■ WRITTEN TASK:
For the data below, report how many lines include the word "that", and write nothing else.

■ EXERCISE INPUTS:
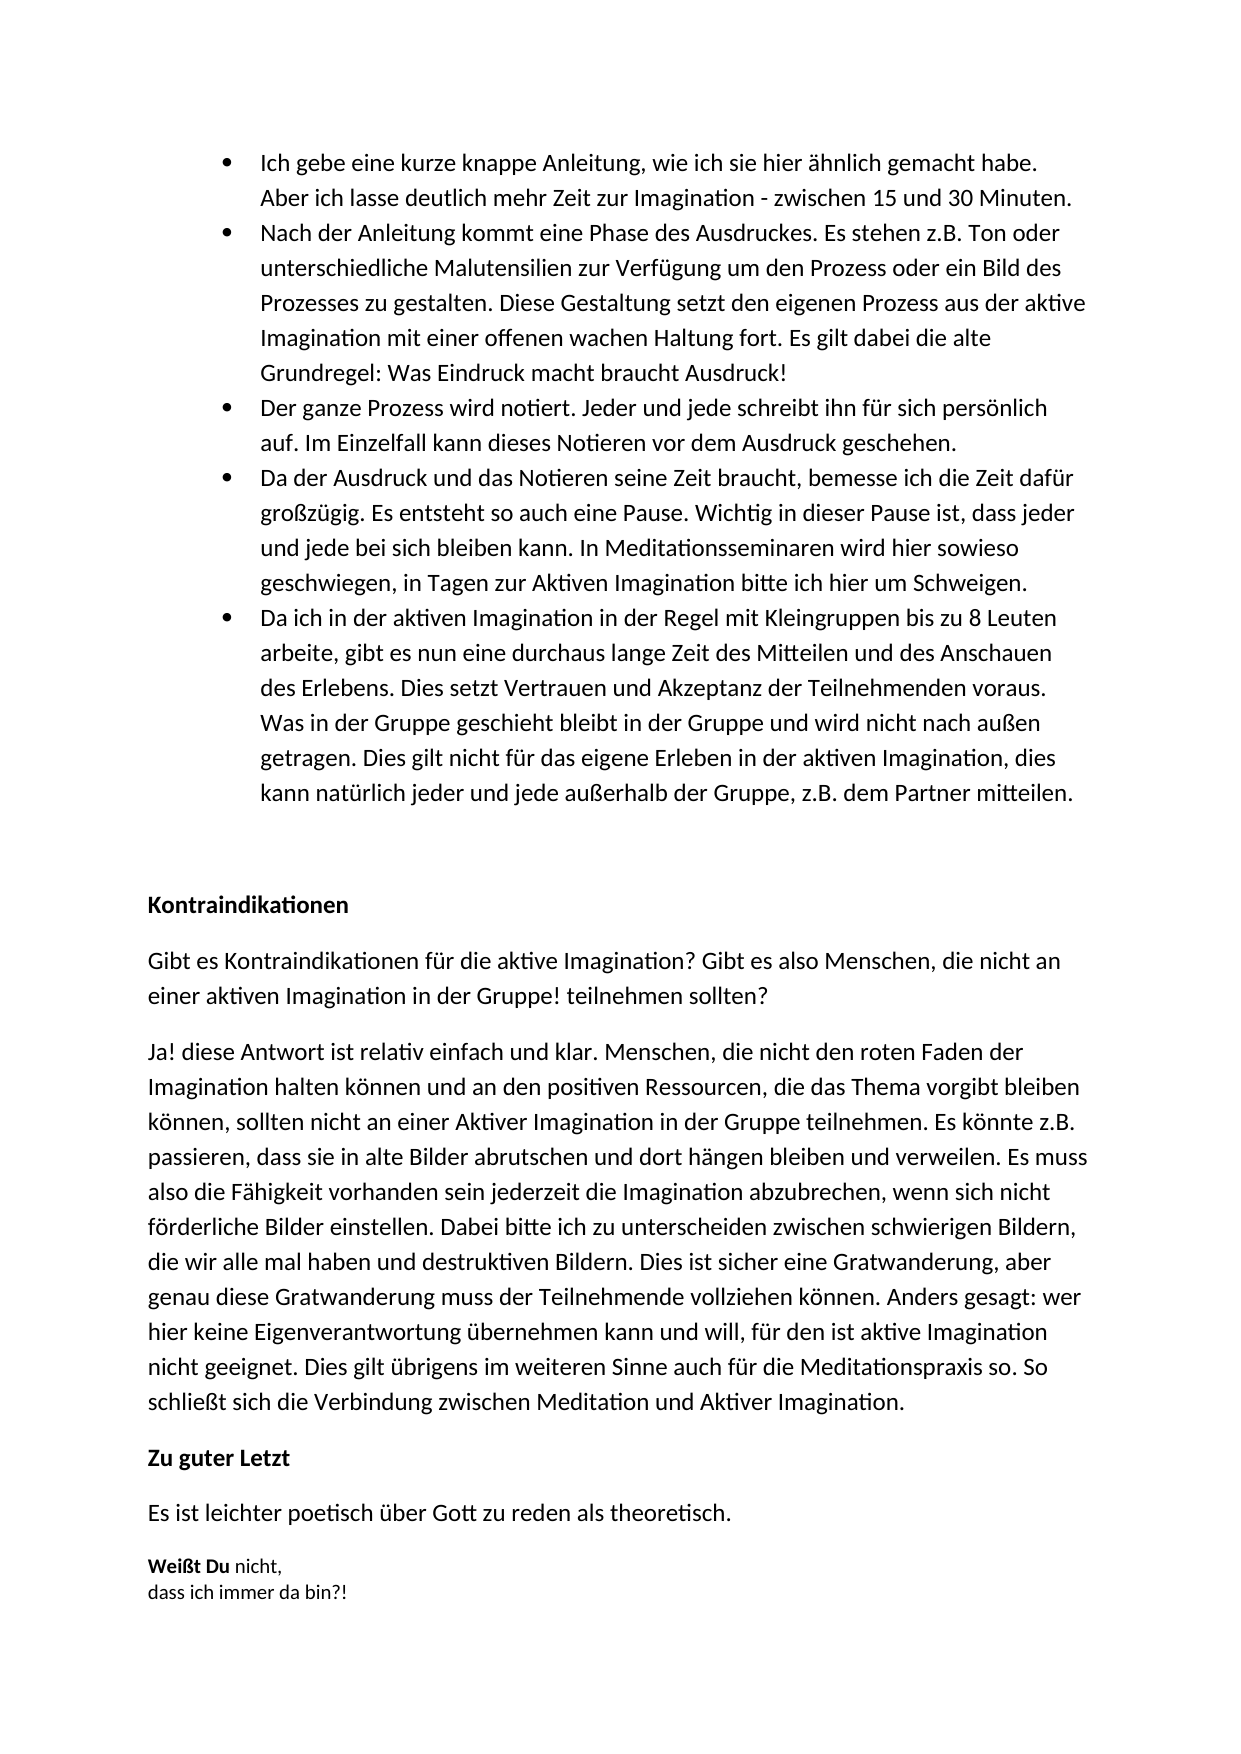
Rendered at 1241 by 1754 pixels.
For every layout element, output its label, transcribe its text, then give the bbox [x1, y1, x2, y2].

list Ich gebe eine kurze knappe Anleitung, wie ich sie hier ähnlich gemacht habe. Aber ich lasse deutlich mehr Zeit zur Imagination - zwischen 15 und 30 Minuten. [223, 148, 1093, 213]
text Zu guter Letzt [148, 1442, 1093, 1472]
list arbeite, gibt es nun eine durchaus lange Zeit des Mitteilen und des Anschauen des Erlebens. Dies setzt Vertrauen und Akzeptanz der Teilnehmenden voraus. Was in der Gruppe geschieht bleibt in der Gruppe und wird nicht nach außen getragen. Dies gilt nicht für das eigene Erleben in der aktiven Imagination, dies kann natürlich jeder und jede außerhalb der Gruppe, z.B. dem Partner mitteilen. [260, 638, 1093, 808]
text Es ist leichter poetisch über Gott zu reden als theoretisch. [148, 1498, 1093, 1528]
list Da ich in der aktiven Imagination in der Regel mit Kleingruppen bis zu 8 Leuten [223, 603, 1093, 633]
list Der ganze Prozess wird notiert. Jeder und jede schreibt ihn für sich persönlich auf. Im Einzelfall kann dieses Notieren vor dem Ausdruck geschehen. [223, 393, 1093, 458]
list Nach der Anleitung kommt eine Phase des Ausdruckes. Es stehen z.B. Ton oder unterschiedliche Malutensilien zur Verfügung um den Prozess oder ein Bild des Prozesses zu gestalten. Diese Gestaltung setzt den eigenen Prozess aus der aktive Imagination mit einer offenen wachen Haltung fort. Es gilt dabei die alte Grundregel: Was Eindruck macht braucht Ausdruck! [223, 218, 1093, 388]
text Kontraindikationen [148, 889, 1093, 920]
text dass ich immer da bin?! [148, 1579, 1093, 1604]
list Da der Ausdruck und das Notieren seine Zeit braucht, bemesse ich die Zeit dafür großzügig. Es entsteht so auch eine Pause. Wichtig in dieser Pause ist, dass jeder und jede bei sich bleiben kann. In Meditationsseminaren wird hier sowieso geschwiegen, in Tagen zur Aktiven Imagination bitte ich hier um Schweigen. [223, 463, 1093, 598]
text Weißt Du nicht, [148, 1553, 1093, 1579]
text Ja! diese Antwort ist relativ einfach und klar. Menschen, die nicht den roten Faden der Imagination halten können und an den positiven Ressourcen, die das Thema vorgibt bleiben können, sollten nicht an einer Aktiver Imagination in der Gruppe teilnehmen. Es könnte z.B. passieren, dass sie in alte Bilder abrutschen und dort hängen bleiben und verweilen. Es muss also die Fähigkeit vorhanden sein jederzeit die Imagination abzubrechen, wenn sich nicht förderliche Bilder einstellen. Dabei bitte ich zu unterscheiden zwischen schwierigen Bildern, die wir alle mal haben und destruktiven Bildern. Dies ist sicher eine Gratwanderung, aber genau diese Gratwanderung muss der Teilnehmende vollziehen können. Anders gesagt: wer hier keine Eigenverantwortung übernehmen kann und will, für den ist aktive Imagination nicht geeignet. Dies gilt übrigens im weiteren Sinne auch für die Meditationspraxis so. So schließt sich die Verbindung zwischen Meditation und Aktiver Imagination. [148, 1036, 1093, 1416]
text Gibt es Kontraindikationen für die aktive Imagination? Gibt es also Menschen, die nicht an einer aktiven Imagination in der Gruppe! teilnehmen sollten? [148, 945, 1093, 1011]
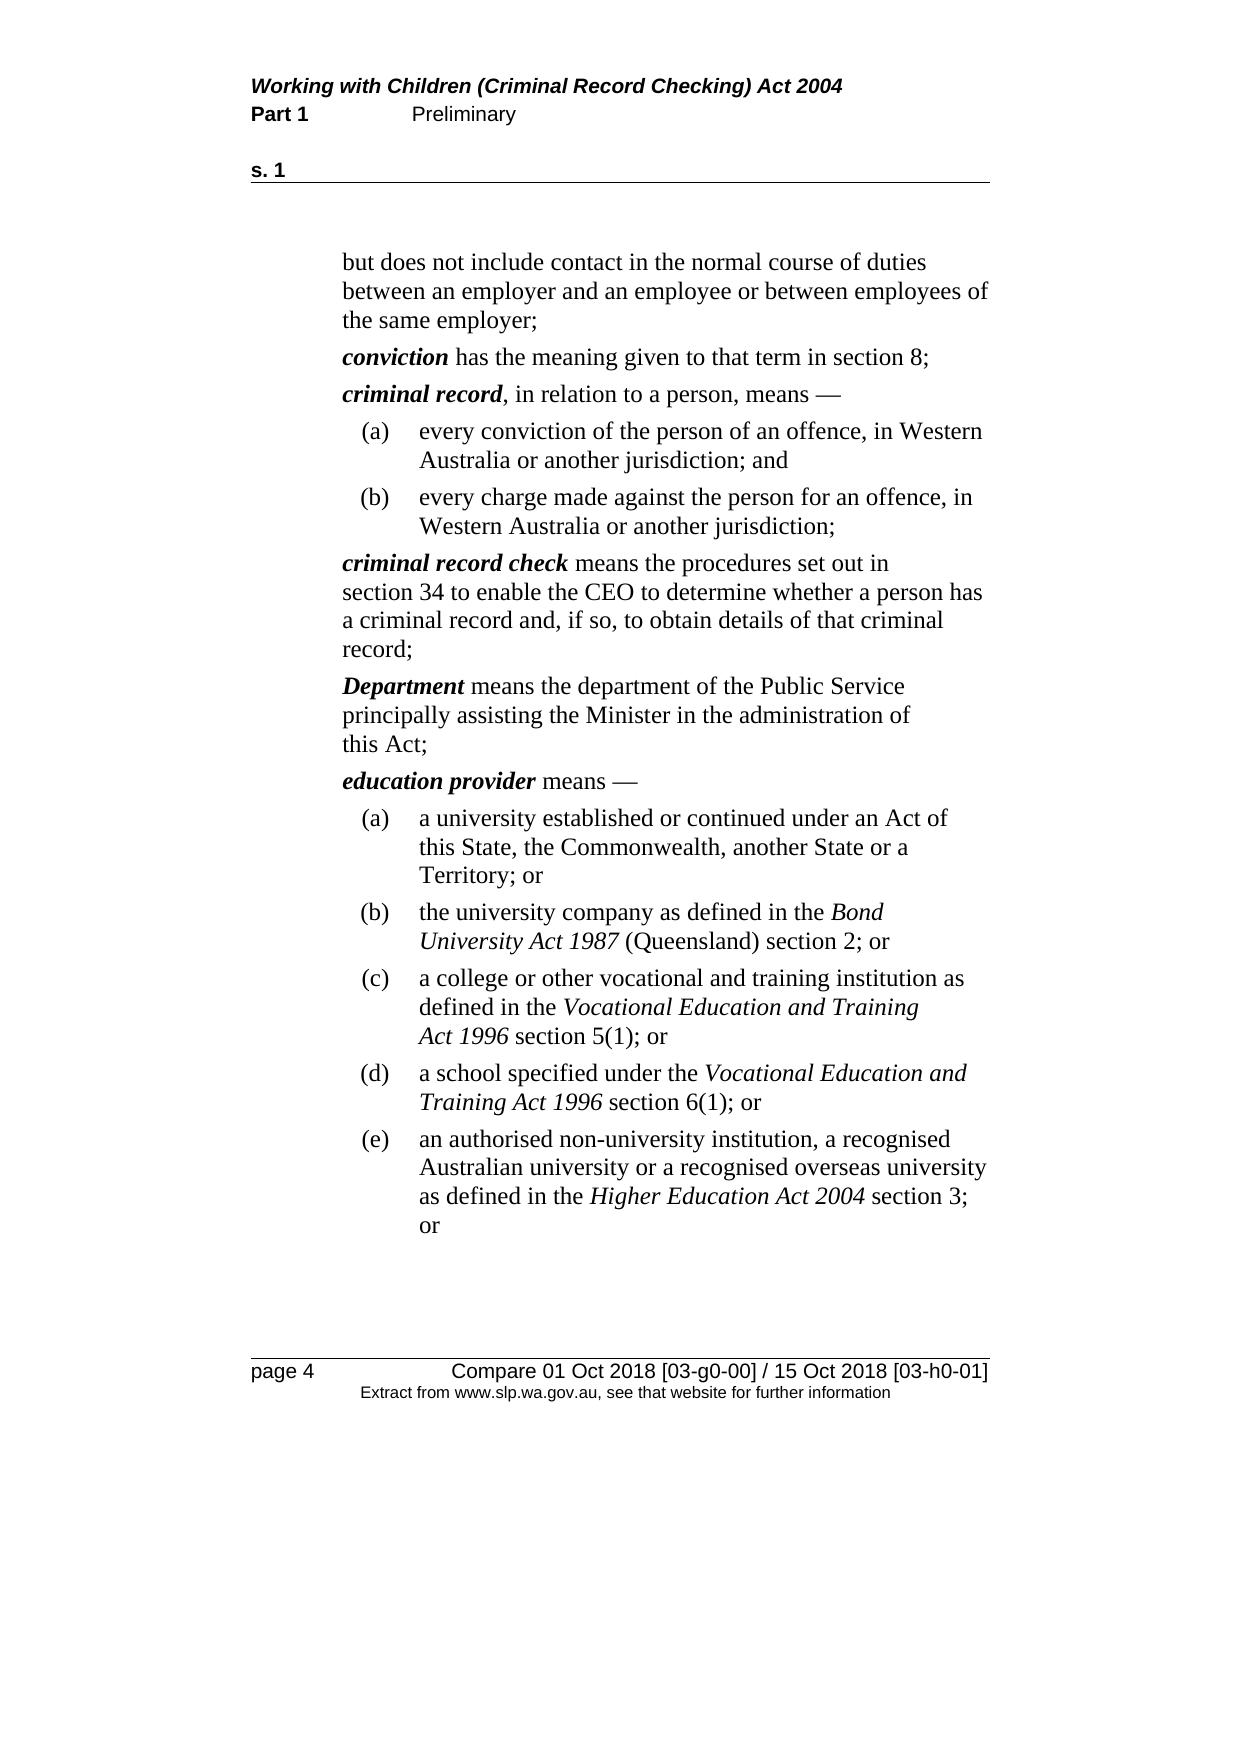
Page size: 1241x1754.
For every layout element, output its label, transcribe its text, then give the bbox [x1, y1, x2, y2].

text (b) every charge made against the person for an offence, in or another jurisdiction; [251, 482, 990, 539]
text (b) the university company as defined in the Act 1987 () section 2; or [251, 897, 990, 955]
text (d) a school specified under the Vocational Education and Training Act 1996 section 6(1); or [251, 1058, 990, 1115]
text (a) every conviction of the person of an offence, in or another jurisdiction; and [251, 416, 990, 474]
text conviction has the meaning given to that term in section 8; [251, 342, 990, 371]
text (e) an authorised non-university institution, a recognised Australian university or a recognised overseas university as defined in the Higher Education Act 2004 section 3; or [251, 1124, 990, 1239]
text education provider means — [251, 766, 990, 794]
text criminal record, in relation to a person, means — [251, 379, 990, 408]
text (a) a university established or continued under an Act of this State, the Commonwealth, another State or a Territory; or [251, 803, 990, 889]
text (c) a college or other vocational and training institution as defined in the Vocational Education and Training Act 1996 section 5(1); or [251, 963, 990, 1049]
text but does not include contact in the normal course of duties between an employer and an employee or between employees of the same employer; [251, 247, 990, 334]
text Department means the department of the Public Service principally assisting the Minister in the administration of this Act; [251, 671, 990, 757]
text criminal record check means the procedures set out in section 34 to enable the CEO to determine whether a person has a criminal record and, if so, to obtain details of that criminal record; [251, 548, 990, 663]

■ SOLUTION TO THE PROBLEM:
2